Swissnex created the Event Machine parklet, which hosted film screenings, panel discussions, and workshops. A Mission District gallery used its parklet for rotating art exhibitions. A progressive science museum called the Exploratorium created Ciencia Pública, in collaboration with the Boys & Girls Clubs of San Francisco, and installed it outside the Buena Vista Horace Mann Community School as an outdoor lab for science classes.

San Francisco has even experimented with installing bathrooms in parking spots, such as the P Planter designed by Hyphae Design Laboratory, which uses plants as biofilters to treat urine and wastewater, aiming to solve the problem of public urination. The trial contributed to the Public Toilet Project master plan in the Tenderloin neighborhood.

It is not just parking spots that have been reclaimed in San Francisco, but entire streets. With growing recognition of the public appetite to create public spaces, city officials built upon the parklet program and other public space experiments to create the Places for People Program in 2016.

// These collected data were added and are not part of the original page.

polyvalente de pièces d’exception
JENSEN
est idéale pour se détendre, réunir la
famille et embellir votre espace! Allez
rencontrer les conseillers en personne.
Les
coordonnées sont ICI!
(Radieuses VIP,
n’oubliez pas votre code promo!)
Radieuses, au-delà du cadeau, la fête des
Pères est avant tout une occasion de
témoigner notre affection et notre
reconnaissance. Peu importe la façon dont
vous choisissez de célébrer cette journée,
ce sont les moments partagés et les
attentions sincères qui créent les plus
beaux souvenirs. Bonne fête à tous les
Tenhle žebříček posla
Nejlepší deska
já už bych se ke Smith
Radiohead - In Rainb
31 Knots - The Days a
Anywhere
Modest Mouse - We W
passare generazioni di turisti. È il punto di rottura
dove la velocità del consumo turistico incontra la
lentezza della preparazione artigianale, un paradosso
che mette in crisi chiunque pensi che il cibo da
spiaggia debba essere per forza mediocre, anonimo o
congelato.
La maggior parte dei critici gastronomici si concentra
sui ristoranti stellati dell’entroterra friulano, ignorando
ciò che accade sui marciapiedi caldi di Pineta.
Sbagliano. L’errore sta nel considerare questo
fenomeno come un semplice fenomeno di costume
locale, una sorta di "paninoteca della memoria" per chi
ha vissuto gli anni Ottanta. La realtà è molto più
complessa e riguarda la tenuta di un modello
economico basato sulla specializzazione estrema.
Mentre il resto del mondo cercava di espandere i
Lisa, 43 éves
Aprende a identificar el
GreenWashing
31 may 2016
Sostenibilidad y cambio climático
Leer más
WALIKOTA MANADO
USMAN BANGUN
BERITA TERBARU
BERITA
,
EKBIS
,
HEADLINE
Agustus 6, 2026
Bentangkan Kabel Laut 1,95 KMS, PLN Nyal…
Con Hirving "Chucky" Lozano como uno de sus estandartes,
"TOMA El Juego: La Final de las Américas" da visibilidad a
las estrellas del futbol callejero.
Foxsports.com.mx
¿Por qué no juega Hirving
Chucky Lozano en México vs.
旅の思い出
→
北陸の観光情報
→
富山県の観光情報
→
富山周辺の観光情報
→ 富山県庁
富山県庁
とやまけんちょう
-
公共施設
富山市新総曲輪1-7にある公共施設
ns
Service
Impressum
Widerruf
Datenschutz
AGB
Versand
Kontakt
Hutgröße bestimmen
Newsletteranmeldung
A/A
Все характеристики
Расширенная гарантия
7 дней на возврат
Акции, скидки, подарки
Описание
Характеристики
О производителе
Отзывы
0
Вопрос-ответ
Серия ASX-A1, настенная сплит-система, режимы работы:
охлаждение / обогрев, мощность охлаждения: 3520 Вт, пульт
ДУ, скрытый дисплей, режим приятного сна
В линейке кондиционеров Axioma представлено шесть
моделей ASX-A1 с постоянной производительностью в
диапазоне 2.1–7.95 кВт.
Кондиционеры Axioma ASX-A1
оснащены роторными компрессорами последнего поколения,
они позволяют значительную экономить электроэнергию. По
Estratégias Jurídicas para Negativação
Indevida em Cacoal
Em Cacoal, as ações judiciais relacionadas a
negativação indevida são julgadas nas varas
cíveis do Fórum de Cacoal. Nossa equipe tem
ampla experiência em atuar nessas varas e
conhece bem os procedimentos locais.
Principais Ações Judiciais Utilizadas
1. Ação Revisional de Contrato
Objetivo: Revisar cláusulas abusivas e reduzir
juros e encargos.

This inter-agency permitting framework aims to lower the barriers to participation for all the city’s communities. It integrates permitting processes for curbs, sidewalks, streets, and lots into one public space program called Groundplay. With the tagline “When imagination goes public,” the program intends to enable a fast-paced grassroots process that promotes resident initiatives to create and activate inventive public spaces on sidewalks, curbsides, roadways, crosswalks, and public parcels.

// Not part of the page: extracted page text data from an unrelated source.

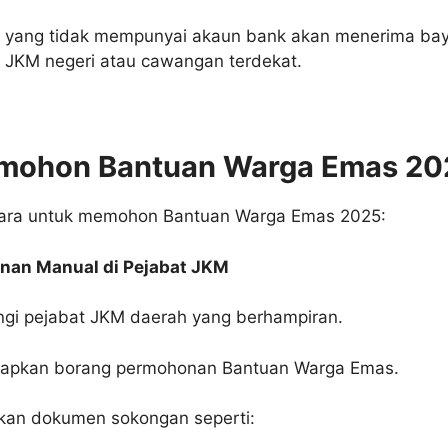
 yang tidak mempunyai akaun bank akan menerima bay
t JKM negeri atau cawangan terdekat.
mohon Bantuan Warga Emas 20
cara untuk memohon Bantuan Warga Emas 2025:
nan Manual di Pejabat JKM
ngi pejabat JKM daerah yang berhampiran.
apkan borang permohonan Bantuan Warga Emas.
kan dokumen sokongan seperti: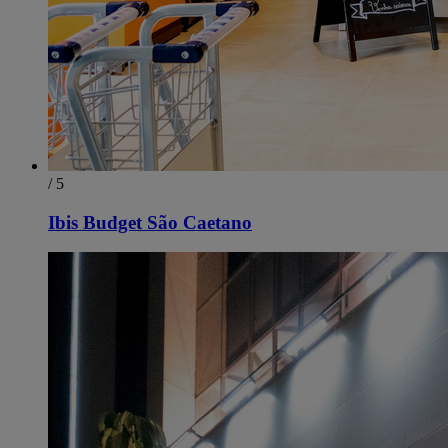
/ 5
Ibis Budget São Caetano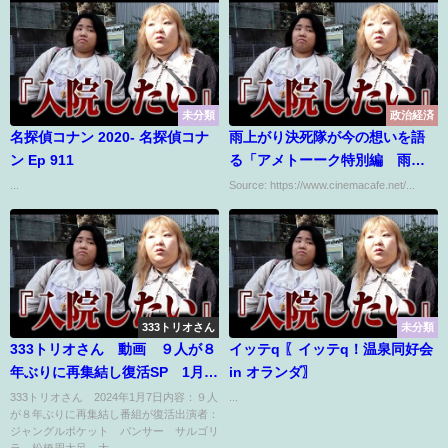
未分類
政治経済
名探偵コナン 2020- 名探偵コナ
雨上がり決死隊が今の想いを語
ン Ep 911
る「アメトーーク特別編 雨上
がり決死隊解散報告会」放送へ
...
Source: https://www.cinemacafe.net/...
333トリオさん
未分類
333トリオさん 動画 ９人が８
イッテq 〖イッテq！温泉同好会
年ぶりに再集結し復活SP 1月7
in オランダ〗
日
333トリオさん 2024年1月7日内容：９人
...
が８年ぶりに再集結し番組が復活出演者：
ジャングルポケット パンサー サルゴリ
ラ 松橋周太呂 大...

Jodie Medeiros, executive director of Walk San Francisco, said that “experiments like Park(ing) Day, parklets, and Groundplay have enabled us to do a lot more with city streets. These pilots go even a step further with car-free streets.” Now these tactical approaches are being used to retake roadways with Vision Zero quick-build projects deployed to help make San Franciscans safer from the threat of speeding cars.

In January 2020, San Francisco realized a long-envisioned goal of eliminating cars from 10 blocks of its central commercial corridor, Market Street. Improvements at intersections were installed to make the street safer for pedestrians and cyclists. Within the first two months, bike and scooter usage increased by 25%, and bus travel speeds went up an average of 6%.

When the pandemic hit, the city expanded car-free streets by deploying a 45-plus-mile network of slow streets, supporting walking and biking. In March 2021, Mayor London Breed announced legislation to transition Shared Spaces from an emergency response into a permanent program, helping to move San Francisco more aggressively toward the goal of making pedestrians safe.